Write the next part of the forum thread about replacing leaking electrolytic capacitors, beginning immediately after its final sentence.

* **Source text**
######

I assume the metallic flakes\dried liquid below the green electrolytics (105°C, 50V) is the electrolyte that's leaked out. When replacing these, is there any specific grade of cap that they need to be replaced with (low ESR, etc)? Was this considered when making the list in the first post? Would it make sense to replace these with ceramics (or higher temp rated electrolytics) so they don't fail in the future?

Also, any tips on removing the hot glue? I know isopropyl alcohol works well, but didn't know if there were better techniques.

 

[Old Guy]

"I assume the metallic flakes\dried liquid below the green electrolytics (105°C, 50V) is the electrolyte that's leaked out. When replacing these, is there any specific grade of cap that they need to be replaced with (low ESR, etc)? Was this considered when making the list in the first post? Would it make sense to replace these with ceramics (or higher temp rated electrolytics) so they don't fail in the future?"

It is hard to see what you are describing; however, electrolyte definitely would not have metallic flakes in it so that must be something else.

######

* **Provided information**
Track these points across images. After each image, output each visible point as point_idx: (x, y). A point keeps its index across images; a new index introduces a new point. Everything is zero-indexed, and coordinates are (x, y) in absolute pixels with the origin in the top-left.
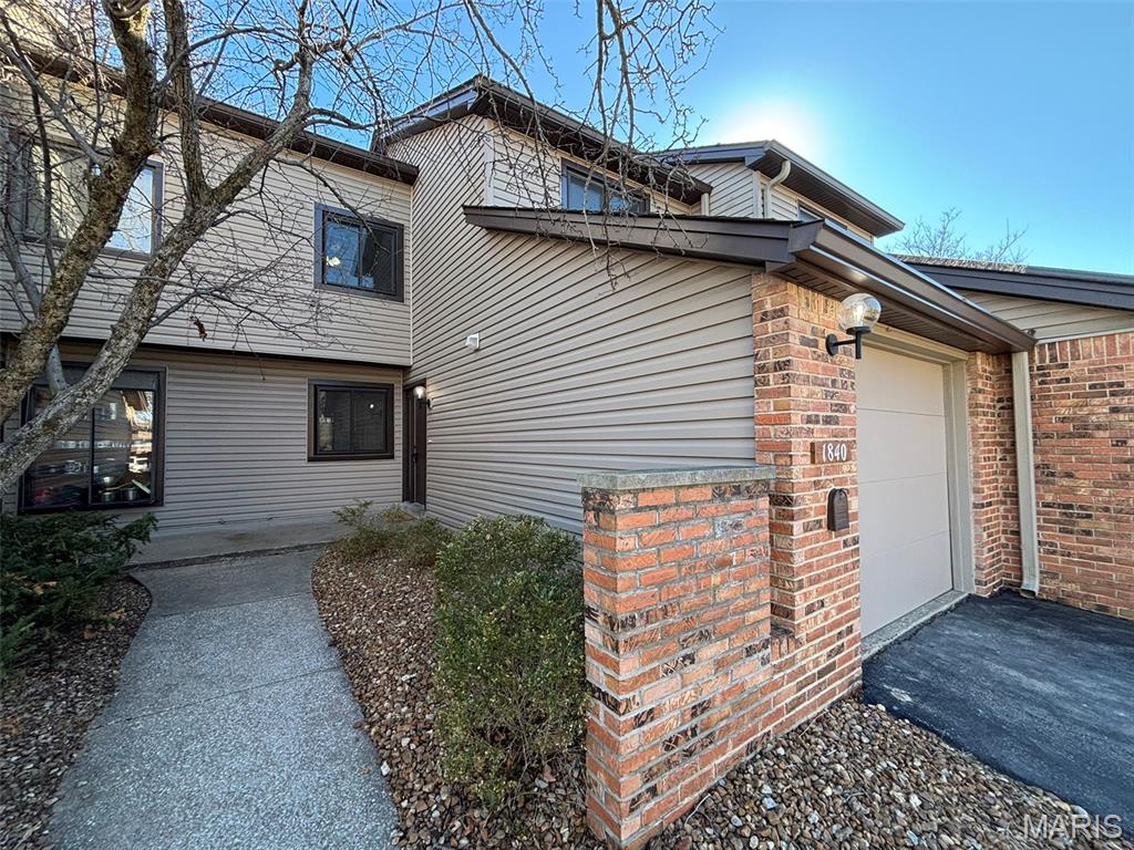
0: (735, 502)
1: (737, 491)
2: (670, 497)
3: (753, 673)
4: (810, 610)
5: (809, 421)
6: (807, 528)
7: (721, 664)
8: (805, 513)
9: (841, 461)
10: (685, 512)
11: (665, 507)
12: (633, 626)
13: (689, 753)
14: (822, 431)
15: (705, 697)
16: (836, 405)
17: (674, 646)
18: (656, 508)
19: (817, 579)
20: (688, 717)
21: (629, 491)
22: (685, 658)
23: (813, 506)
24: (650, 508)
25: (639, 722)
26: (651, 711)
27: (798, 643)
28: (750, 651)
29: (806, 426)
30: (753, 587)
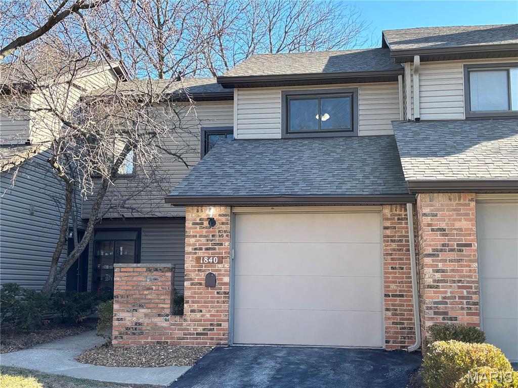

######

* **Result of the task**
In my initial response to the OP's excellent first post, I was going to suggest upgrading to capacitors with a 125 C lifespan rating. Electrolytics are temperature sensitive and their lifespan deteriorates quickly at elevated temperatures. The 105 to 125 switch might buy you a little extra insurance. However, on this occasion before opening my mouth I did a little checking and sure enough 125 C capacitors were available in all the sizes for the Bose amp; but, they are non stocked items at DigiKey and other vendors so you need to buy 500 or 1000 of them - so much for that idea! Tantalum capacitors may be an option. They are available in a lot of the sizes on the Bose amp. They are more money. Sometimes a lot more money. The 820 UF capacitors are available in tantalum, however, the ones I found are axial lead packages (wires on opposite ends of container), they cost about $42 each and you need to order a minimum of 20. So, pretty much a non starter. The smaller ones are available in quantities of one for a smaller price increment so you might want to consider them. The 'common' tantalum's have the additional benefit that they have a higher temperature rating (125 C). I think it will also be exceedingly hard to find ceramics in the required ratings (and if you could they would be large and $$$$). Personally, having done the search I would probably stick with the OP's initial recommendations.

 

[MotorMouth93]

Pulling it apart I got a few surprises, the first being that my subwoofer enclosure was full of god-knows-how-old peanuts!

What is it with NSX sub boxes and weird shit inside? Mine was full of rat poison, yours was full of old peanuts...

The second being that all the caps on my board were green, but appear to be original from the solder on the bottom side of the board.

The photos I posted are of the amplifier boards after I reworked them, before, the sub amp had green caps like yours and the door amp had brown/black caps. I suspect they used a few different suppliers for the capacitors over the years.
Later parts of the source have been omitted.